## Passage to read
- - - - - - -
Greater Good Program Notes

Now that we’re up and running, you can check out the published program book for GREATER GOOD, including articles about the play’s development history, the racialized history of the PTA, Boston’s young activists, and an interview with playwright Kirsten Greenidge.

Click the image below for a PDF.

Calculations

In the play, Isa teaches math to elementary school students using an abacus.

We stumbled upon a great article today about how contemporary schools are using the age-old abacus as a way to teach mental math. Here’s an excerpt below. Find the whole article, “I learned how to do math with the ancient abacus — and it changed my life” by Ulrich Boser HERE on Vox.

A few years ago, I stood in a small basement classroom just outside of New York City, watching a high schooler named Serena Stevenson answer math questions in rapid succession.

An instructor read out numbers —

74,470

70,809

98,402

— and Stevenson added them in her head. For each question, she closed her eyes, and then the fingers of her right hand began to twitch, a progression of plucks and jerks. The movements were fast and exact.

For almost an hour, she used the abacus-based approach to solve math problems. Sometimes she would get problems wrong and smile and shrug. But she also answered many of the problems correctly, including the addition of multiple five-digit numbers in her head.
- - - - - - -
## Supplied material
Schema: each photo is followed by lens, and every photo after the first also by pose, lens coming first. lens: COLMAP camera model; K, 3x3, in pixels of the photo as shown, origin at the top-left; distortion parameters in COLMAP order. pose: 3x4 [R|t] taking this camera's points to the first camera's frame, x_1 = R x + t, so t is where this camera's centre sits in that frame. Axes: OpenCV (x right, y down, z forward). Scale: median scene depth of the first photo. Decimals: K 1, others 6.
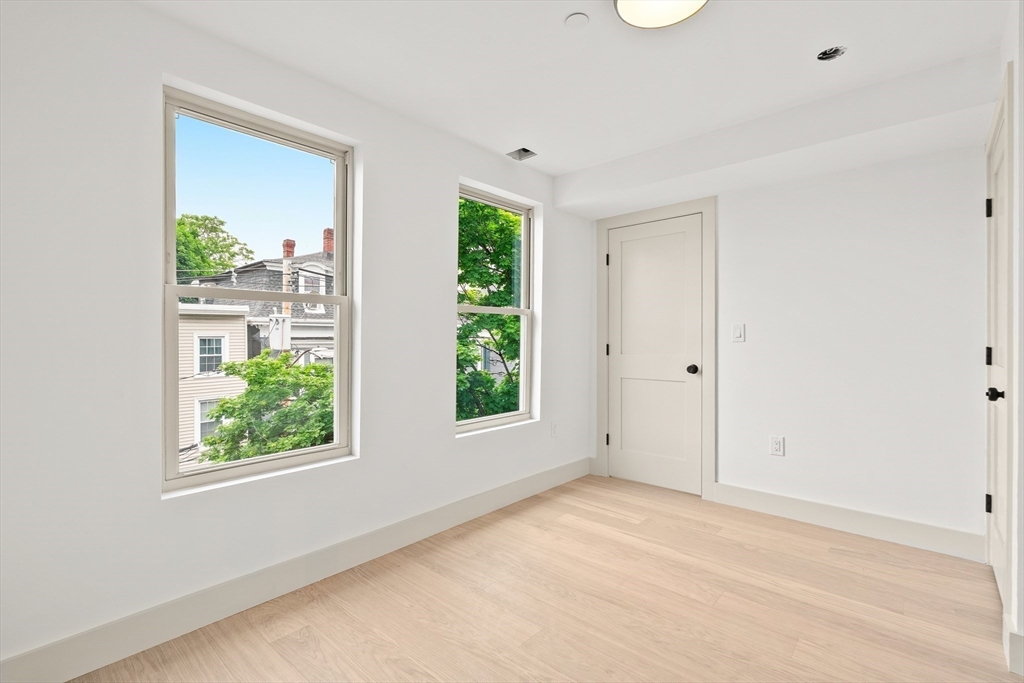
- - - - - - -
## Exercise tasks
• 1. List the numbers the instructor reads out to Serena Stevenson in the program notes.
• 2. Copy the program notes word for word, starting at "Greater Good Program Notes" and ending at "below for a PDF.".
The listing has no connection to the program notes above.

## Outputs in order
• 1.
74,470
70,809
98,402

• 2.
Greater Good Program Notes

Now that we’re up and running, you can check out the published program book for GREATER GOOD, including articles about the play’s development history, the racialized history of the PTA, Boston’s young activists, and an interview with playwright Kirsten Greenidge.

Click the image below for a PDF.